▸ DATA FOR THIS EXERCISE

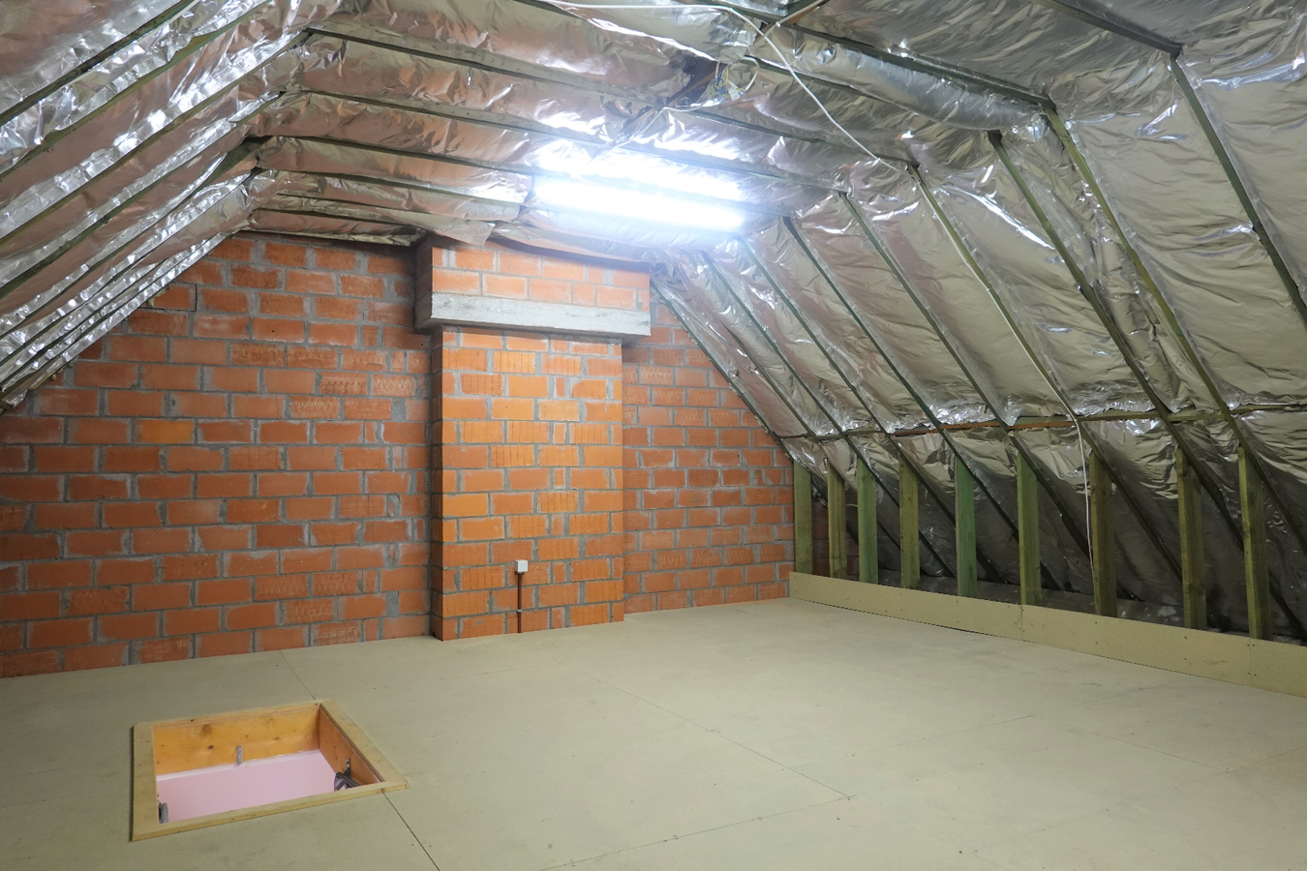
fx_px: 871
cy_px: 436
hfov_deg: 73.7
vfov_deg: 53.1
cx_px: 654
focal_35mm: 24
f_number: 2.8
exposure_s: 1/25
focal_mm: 9
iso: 800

▸ TASK PROMPT
Pictures aren't part of the copy; return each record above exactly.

▸ OUTPUT FOR THIS TASK
fx_px: 871
cy_px: 436
hfov_deg: 73.7
vfov_deg: 53.1
cx_px: 654
focal_35mm: 24
f_number: 2.8
exposure_s: 1/25
focal_mm: 9
iso: 800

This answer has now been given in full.